WHAT THE EXERCISE ASKS.
Please repeat the lines below exactly. Begin with the line containing "213 162 29.04" and go on through the line containing "112 387 1.52".

(Source data)

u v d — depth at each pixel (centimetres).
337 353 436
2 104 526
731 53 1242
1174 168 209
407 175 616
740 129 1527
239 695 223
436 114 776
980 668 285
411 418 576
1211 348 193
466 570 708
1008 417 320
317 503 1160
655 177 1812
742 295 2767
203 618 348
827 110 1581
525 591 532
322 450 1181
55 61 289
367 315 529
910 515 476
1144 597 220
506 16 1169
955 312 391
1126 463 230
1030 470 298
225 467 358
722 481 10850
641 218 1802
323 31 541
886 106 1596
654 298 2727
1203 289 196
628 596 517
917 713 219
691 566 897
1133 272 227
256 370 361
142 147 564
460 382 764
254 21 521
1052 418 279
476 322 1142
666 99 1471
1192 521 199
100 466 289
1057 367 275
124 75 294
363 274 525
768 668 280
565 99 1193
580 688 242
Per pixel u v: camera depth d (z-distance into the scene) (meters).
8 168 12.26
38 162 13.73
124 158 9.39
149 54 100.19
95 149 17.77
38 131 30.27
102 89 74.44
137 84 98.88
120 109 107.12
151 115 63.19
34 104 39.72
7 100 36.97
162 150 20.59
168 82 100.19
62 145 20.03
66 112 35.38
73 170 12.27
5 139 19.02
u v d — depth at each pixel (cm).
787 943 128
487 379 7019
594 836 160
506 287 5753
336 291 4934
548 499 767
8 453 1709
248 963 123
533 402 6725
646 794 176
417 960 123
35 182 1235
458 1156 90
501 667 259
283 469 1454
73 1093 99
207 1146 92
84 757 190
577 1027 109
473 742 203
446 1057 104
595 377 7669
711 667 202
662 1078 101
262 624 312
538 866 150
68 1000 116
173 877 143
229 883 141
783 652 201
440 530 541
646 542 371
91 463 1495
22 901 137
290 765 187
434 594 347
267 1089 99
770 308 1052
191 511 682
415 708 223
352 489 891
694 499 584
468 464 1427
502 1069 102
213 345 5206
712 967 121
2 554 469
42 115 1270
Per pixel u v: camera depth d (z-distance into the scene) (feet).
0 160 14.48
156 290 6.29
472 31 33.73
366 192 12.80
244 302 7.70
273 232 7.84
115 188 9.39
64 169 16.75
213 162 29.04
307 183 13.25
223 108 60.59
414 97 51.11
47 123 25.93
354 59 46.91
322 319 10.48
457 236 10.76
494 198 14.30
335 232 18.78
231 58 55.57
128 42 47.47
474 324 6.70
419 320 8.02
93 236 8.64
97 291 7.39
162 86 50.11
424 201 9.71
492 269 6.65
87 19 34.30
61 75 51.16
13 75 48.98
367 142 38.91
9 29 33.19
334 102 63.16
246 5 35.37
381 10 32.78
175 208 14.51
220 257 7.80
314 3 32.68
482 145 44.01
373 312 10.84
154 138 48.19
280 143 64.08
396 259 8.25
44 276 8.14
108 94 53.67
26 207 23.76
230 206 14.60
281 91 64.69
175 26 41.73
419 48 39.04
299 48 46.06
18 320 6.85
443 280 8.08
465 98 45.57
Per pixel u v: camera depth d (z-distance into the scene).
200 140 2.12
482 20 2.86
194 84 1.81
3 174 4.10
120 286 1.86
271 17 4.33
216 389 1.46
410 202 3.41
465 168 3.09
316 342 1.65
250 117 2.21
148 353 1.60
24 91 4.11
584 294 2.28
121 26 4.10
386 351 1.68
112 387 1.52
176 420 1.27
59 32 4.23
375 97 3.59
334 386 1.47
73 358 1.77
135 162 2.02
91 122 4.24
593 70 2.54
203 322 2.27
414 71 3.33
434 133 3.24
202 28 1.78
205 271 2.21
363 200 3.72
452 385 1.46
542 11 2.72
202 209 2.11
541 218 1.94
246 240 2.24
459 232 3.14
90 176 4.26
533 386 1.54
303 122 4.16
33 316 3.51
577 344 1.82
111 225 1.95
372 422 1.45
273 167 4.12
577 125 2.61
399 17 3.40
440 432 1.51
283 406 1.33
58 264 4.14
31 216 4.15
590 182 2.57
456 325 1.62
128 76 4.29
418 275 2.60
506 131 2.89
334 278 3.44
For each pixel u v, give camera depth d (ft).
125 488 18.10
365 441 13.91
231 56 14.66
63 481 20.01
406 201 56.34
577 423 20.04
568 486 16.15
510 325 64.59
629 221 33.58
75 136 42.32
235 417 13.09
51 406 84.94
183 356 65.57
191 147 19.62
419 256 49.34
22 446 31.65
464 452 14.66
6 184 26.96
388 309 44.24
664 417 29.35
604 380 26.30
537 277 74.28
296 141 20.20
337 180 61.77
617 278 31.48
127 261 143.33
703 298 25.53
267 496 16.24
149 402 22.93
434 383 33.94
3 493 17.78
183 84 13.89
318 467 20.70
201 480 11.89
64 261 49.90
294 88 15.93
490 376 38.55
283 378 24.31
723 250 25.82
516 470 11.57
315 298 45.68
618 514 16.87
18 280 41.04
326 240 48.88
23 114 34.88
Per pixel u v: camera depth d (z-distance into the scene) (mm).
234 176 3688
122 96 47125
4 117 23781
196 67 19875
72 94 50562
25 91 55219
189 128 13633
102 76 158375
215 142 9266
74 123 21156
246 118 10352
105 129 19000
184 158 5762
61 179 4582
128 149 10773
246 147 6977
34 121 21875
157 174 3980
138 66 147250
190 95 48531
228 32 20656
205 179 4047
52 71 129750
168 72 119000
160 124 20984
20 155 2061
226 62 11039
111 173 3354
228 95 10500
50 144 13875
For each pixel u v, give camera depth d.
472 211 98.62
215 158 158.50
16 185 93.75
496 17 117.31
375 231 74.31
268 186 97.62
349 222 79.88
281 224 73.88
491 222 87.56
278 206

OUTPUT FOR THIS EXERCISE.
213 162 29.04
307 183 13.25
223 108 60.59
414 97 51.11
47 123 25.93
354 59 46.91
322 319 10.48
457 236 10.76
494 198 14.30
335 232 18.78
231 58 55.57
128 42 47.47
474 324 6.70
419 320 8.02
93 236 8.64
97 291 7.39
162 86 50.11
424 201 9.71
492 269 6.65
87 19 34.30
61 75 51.16
13 75 48.98
367 142 38.91
9 29 33.19
334 102 63.16
246 5 35.37
381 10 32.78
175 208 14.51
220 257 7.80
314 3 32.68
482 145 44.01
373 312 10.84
154 138 48.19
280 143 64.08
396 259 8.25
44 276 8.14
108 94 53.67
26 207 23.76
230 206 14.60
281 91 64.69
175 26 41.73
419 48 39.04
299 48 46.06
18 320 6.85
443 280 8.08
465 98 45.57
Per pixel u v: camera depth d (z-distance into the scene).
200 140 2.12
482 20 2.86
194 84 1.81
3 174 4.10
120 286 1.86
271 17 4.33
216 389 1.46
410 202 3.41
465 168 3.09
316 342 1.65
250 117 2.21
148 353 1.60
24 91 4.11
584 294 2.28
121 26 4.10
386 351 1.68
112 387 1.52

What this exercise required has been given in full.